→ What you need to do: The reply should consist of the full listing, repeated word for word.

→ Data for analysis:
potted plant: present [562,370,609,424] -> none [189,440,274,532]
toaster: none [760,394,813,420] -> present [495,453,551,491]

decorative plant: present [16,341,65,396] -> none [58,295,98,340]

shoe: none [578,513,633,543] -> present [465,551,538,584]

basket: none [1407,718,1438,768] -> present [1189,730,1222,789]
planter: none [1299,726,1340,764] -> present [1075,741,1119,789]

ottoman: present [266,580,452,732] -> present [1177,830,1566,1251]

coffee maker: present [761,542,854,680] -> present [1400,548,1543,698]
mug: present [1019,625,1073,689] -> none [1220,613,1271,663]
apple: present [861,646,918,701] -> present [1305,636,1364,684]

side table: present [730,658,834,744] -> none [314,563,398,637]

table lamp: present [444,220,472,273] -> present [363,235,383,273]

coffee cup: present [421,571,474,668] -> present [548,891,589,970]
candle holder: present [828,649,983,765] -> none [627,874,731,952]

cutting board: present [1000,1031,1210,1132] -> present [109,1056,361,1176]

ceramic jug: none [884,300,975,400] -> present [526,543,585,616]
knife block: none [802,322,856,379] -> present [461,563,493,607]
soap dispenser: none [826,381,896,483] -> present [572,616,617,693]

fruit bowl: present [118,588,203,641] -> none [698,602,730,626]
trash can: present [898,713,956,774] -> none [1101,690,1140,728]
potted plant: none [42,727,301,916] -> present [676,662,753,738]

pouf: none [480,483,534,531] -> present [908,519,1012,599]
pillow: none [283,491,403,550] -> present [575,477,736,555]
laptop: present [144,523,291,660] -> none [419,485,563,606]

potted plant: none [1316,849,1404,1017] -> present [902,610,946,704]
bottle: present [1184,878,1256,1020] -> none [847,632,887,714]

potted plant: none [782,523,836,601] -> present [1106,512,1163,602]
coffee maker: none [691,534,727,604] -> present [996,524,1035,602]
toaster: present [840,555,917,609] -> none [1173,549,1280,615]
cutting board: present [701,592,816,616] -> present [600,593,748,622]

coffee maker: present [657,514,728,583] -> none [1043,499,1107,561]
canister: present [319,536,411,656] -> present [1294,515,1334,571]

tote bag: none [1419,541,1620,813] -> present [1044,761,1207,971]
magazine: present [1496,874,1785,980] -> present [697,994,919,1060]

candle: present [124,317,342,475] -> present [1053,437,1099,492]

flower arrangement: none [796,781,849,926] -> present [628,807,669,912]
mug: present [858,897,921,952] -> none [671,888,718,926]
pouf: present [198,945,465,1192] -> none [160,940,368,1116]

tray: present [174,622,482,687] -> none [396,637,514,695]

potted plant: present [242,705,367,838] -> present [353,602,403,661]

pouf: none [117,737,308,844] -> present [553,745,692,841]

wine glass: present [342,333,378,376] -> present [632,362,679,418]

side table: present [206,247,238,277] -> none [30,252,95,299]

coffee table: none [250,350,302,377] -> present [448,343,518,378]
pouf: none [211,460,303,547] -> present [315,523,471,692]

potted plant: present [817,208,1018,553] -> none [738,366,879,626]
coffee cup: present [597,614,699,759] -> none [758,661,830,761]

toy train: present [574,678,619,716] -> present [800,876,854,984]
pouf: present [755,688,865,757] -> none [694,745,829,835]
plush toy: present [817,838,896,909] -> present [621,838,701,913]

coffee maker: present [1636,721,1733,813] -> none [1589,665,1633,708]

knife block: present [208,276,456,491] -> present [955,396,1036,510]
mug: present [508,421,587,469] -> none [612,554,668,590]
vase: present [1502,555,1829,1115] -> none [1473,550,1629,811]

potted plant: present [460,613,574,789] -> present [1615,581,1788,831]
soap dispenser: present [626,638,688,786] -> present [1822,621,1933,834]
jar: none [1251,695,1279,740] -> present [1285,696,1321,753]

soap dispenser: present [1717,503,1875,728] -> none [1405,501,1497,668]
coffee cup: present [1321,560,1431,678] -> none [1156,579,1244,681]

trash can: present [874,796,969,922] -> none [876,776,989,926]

→ Response box:
potted plant: present [562,370,609,424] -> none [189,440,274,532]
toaster: none [760,394,813,420] -> present [495,453,551,491]

decorative plant: present [16,341,65,396] -> none [58,295,98,340]

shoe: none [578,513,633,543] -> present [465,551,538,584]

basket: none [1407,718,1438,768] -> present [1189,730,1222,789]
planter: none [1299,726,1340,764] -> present [1075,741,1119,789]

ottoman: present [266,580,452,732] -> present [1177,830,1566,1251]

coffee maker: present [761,542,854,680] -> present [1400,548,1543,698]
mug: present [1019,625,1073,689] -> none [1220,613,1271,663]
apple: present [861,646,918,701] -> present [1305,636,1364,684]

side table: present [730,658,834,744] -> none [314,563,398,637]

table lamp: present [444,220,472,273] -> present [363,235,383,273]

coffee cup: present [421,571,474,668] -> present [548,891,589,970]
candle holder: present [828,649,983,765] -> none [627,874,731,952]

cutting board: present [1000,1031,1210,1132] -> present [109,1056,361,1176]

ceramic jug: none [884,300,975,400] -> present [526,543,585,616]
knife block: none [802,322,856,379] -> present [461,563,493,607]
soap dispenser: none [826,381,896,483] -> present [572,616,617,693]

fruit bowl: present [118,588,203,641] -> none [698,602,730,626]
trash can: present [898,713,956,774] -> none [1101,690,1140,728]
potted plant: none [42,727,301,916] -> present [676,662,753,738]

pouf: none [480,483,534,531] -> present [908,519,1012,599]
pillow: none [283,491,403,550] -> present [575,477,736,555]
laptop: present [144,523,291,660] -> none [419,485,563,606]

potted plant: none [1316,849,1404,1017] -> present [902,610,946,704]
bottle: present [1184,878,1256,1020] -> none [847,632,887,714]

potted plant: none [782,523,836,601] -> present [1106,512,1163,602]
coffee maker: none [691,534,727,604] -> present [996,524,1035,602]
toaster: present [840,555,917,609] -> none [1173,549,1280,615]
cutting board: present [701,592,816,616] -> present [600,593,748,622]

coffee maker: present [657,514,728,583] -> none [1043,499,1107,561]
canister: present [319,536,411,656] -> present [1294,515,1334,571]

tote bag: none [1419,541,1620,813] -> present [1044,761,1207,971]
magazine: present [1496,874,1785,980] -> present [697,994,919,1060]

candle: present [124,317,342,475] -> present [1053,437,1099,492]

flower arrangement: none [796,781,849,926] -> present [628,807,669,912]
mug: present [858,897,921,952] -> none [671,888,718,926]
pouf: present [198,945,465,1192] -> none [160,940,368,1116]

tray: present [174,622,482,687] -> none [396,637,514,695]

potted plant: present [242,705,367,838] -> present [353,602,403,661]

pouf: none [117,737,308,844] -> present [553,745,692,841]

wine glass: present [342,333,378,376] -> present [632,362,679,418]

side table: present [206,247,238,277] -> none [30,252,95,299]

coffee table: none [250,350,302,377] -> present [448,343,518,378]
pouf: none [211,460,303,547] -> present [315,523,471,692]

potted plant: present [817,208,1018,553] -> none [738,366,879,626]
coffee cup: present [597,614,699,759] -> none [758,661,830,761]

toy train: present [574,678,619,716] -> present [800,876,854,984]
pouf: present [755,688,865,757] -> none [694,745,829,835]
plush toy: present [817,838,896,909] -> present [621,838,701,913]

coffee maker: present [1636,721,1733,813] -> none [1589,665,1633,708]

knife block: present [208,276,456,491] -> present [955,396,1036,510]
mug: present [508,421,587,469] -> none [612,554,668,590]
vase: present [1502,555,1829,1115] -> none [1473,550,1629,811]

potted plant: present [460,613,574,789] -> present [1615,581,1788,831]
soap dispenser: present [626,638,688,786] -> present [1822,621,1933,834]
jar: none [1251,695,1279,740] -> present [1285,696,1321,753]

soap dispenser: present [1717,503,1875,728] -> none [1405,501,1497,668]
coffee cup: present [1321,560,1431,678] -> none [1156,579,1244,681]

trash can: present [874,796,969,922] -> none [876,776,989,926]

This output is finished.